Everyone knows fresh garlic is the best garlic. And nothing beats eating the fruits of your own labor. Garlic isn’t just easy to grow, it can also be planted in both the spring and the fall. Better yet, it can be grown indoors or out. So put your green thumb to the test and try your hand — ‘er, thumb — at growing one of the most useful little plants on the planet!
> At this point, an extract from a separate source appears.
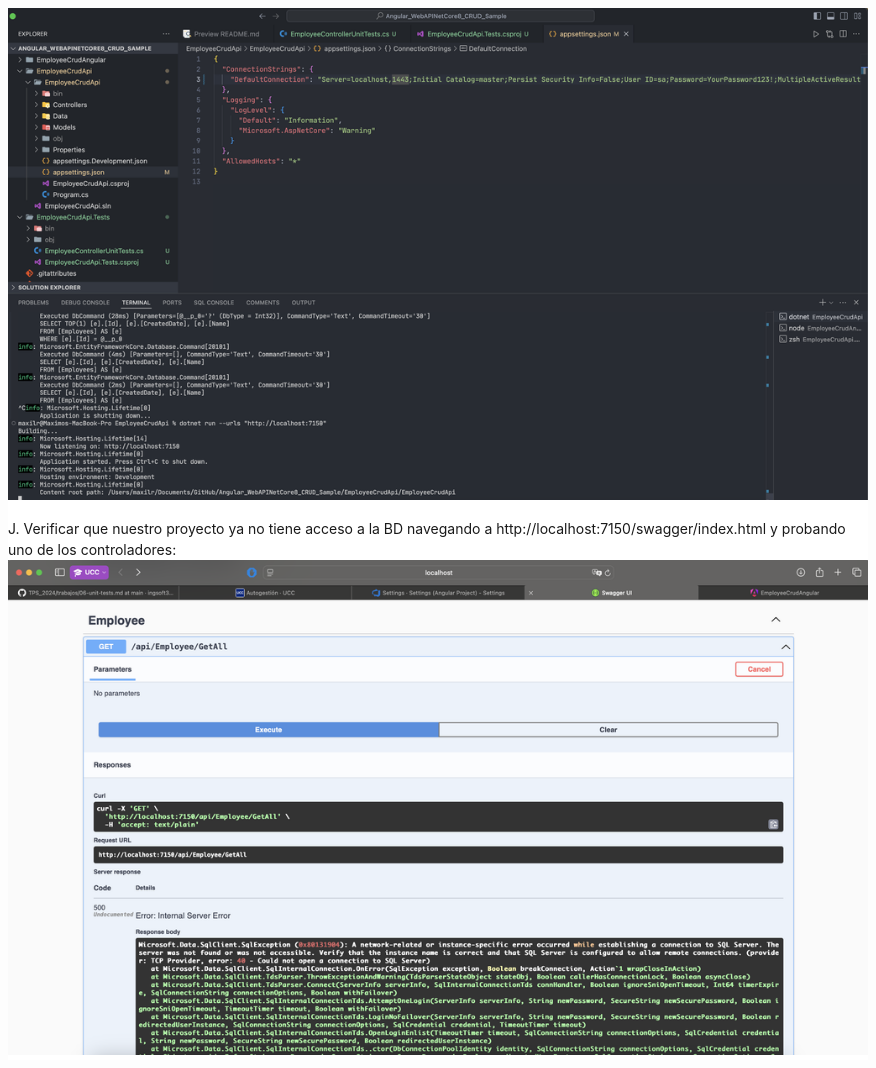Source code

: <img src="./images/image-15.png" width="1250"/>  

J\. Verificar que nuestro proyecto ya no tiene acceso a la BD navegando a http://localhost:7150/swagger/index.html y probando uno de los controladores:
<img src="./images/image-16.png" width="1250"/>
Garlic is one of the most common ingredients we use. It’s spicy when raw, mellowing to sweetness as it roasts, making it a great ingredient for a multitude of dishes from a variety of cultures and regions. In fact, garlic is such a common ingredient, why not grow it at home rather than pick it up at the supermarket week after week? Follow these easy tips to grow your own garlic… in your kitchen or in your backyard.
Planting the Cloves
The part of the garlic you plant is called the clove — the individual pods that exist when you tear away the paper-like wrapper. Garlic grows best when planted in the fall or spring, but can grow anywhere, depending on the conditions, especially if you’re growing your garlic inside.
If you’ll be planting outside, choose a sunny spot. There’s no need to segregate garlic from most plants and flowers, though you should check online before planting. It works well with most other flora.
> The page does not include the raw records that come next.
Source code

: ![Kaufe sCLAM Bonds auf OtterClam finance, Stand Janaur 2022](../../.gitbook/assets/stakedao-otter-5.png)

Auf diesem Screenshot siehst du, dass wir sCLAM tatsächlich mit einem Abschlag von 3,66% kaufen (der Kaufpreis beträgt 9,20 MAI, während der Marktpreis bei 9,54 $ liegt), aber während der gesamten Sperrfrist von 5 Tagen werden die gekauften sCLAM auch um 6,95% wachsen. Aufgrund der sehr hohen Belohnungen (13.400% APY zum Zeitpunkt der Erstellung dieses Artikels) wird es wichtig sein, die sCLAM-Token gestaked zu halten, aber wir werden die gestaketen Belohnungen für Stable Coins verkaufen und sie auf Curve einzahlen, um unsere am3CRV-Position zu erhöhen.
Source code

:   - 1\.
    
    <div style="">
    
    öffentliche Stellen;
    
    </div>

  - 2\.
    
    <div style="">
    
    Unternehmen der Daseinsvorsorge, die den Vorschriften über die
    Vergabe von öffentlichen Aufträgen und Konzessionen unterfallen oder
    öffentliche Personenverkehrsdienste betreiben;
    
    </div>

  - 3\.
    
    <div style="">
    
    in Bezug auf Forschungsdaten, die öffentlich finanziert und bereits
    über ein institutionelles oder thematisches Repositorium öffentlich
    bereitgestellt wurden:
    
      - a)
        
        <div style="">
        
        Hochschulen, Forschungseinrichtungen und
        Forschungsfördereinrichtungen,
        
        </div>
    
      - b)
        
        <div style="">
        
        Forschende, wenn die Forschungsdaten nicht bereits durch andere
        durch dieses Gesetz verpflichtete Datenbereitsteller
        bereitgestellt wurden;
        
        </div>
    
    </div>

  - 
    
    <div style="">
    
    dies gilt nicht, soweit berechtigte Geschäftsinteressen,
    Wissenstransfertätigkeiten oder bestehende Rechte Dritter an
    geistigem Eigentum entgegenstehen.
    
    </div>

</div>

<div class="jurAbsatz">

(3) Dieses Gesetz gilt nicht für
If you’re planting your garlic inside, choose a large planting pot deep enough to hold enough soil to plant the cloves at least 3 inches down and wide enough to plant them 4 to 6 inches apart (depending on how many plants you want in one pot). Make sure the pot drains well and can be easily placed in a sunny window or outside for 8 hours of sunlight a day (or use an indoor gardening light).
Though you can plant cloves of garlic from heads purchased at the supermarket, consider purchasing them from a gardening supply store for best results, as those you find in the market may be treated. Plant the largest cloves you have pointy-side-up about 3 inches deep and 4 to 6 inches apart.
Caring for Your Plant
If you’ve planted your garlic in a well-draining pot, you’re halfway home. Garlic is a very hearty plant. Just make sure you water it regularly. How often depends on how hot an environment it is and what type of soil you used. Basically, you should water them often enough to keep the soil from feeling dry to the touch.
The garlic plants should also get plenty of sunlight. If they’re indoors, take them out for a sun during the day when it’s nice or use an indoor gardening light to ensure they get just the right UV exposure.
Clipping the Topscapes
Eventually, your garlic plant will begin to grow thin shoots that start to curl. These are called topscapes. Most people believe these should be cut off as soon as they appear to allow the plant to collect more energy for growing, though others say you should leave them to allow for better storing as they dry and wither.
Feel free to experiment, especially if you grow multiple plants, but keep in mind that the topscapes are just as edible as the garlic itself, so if you cut them off, you’ll be able to use them in food, much like garlic chives.
Take a look at: How to Cut and Trim an Artichoke?
Harvesting & Your Crop
About 8 to 10 months after you plant them, the garlic will be ready to harvest (when the lower leaves begin to turn brown). Pull one head out to test it. You’ll know it’s done by cutting it in half. The cloves will fill out the skins. Just be careful — they should be dug out, not pulled out.
When the bulbs are harvested, brush off any remaining soil and allow them to dry for 3 to 4 weeks in a dry, shady spot outside. Once dried, cut off the tops and roots. You can store the garlic for around 6 to 8 months (sometimes longer) at a temperature of between 60 and 65 degrees F with moderate humidity and a least a little air circulation.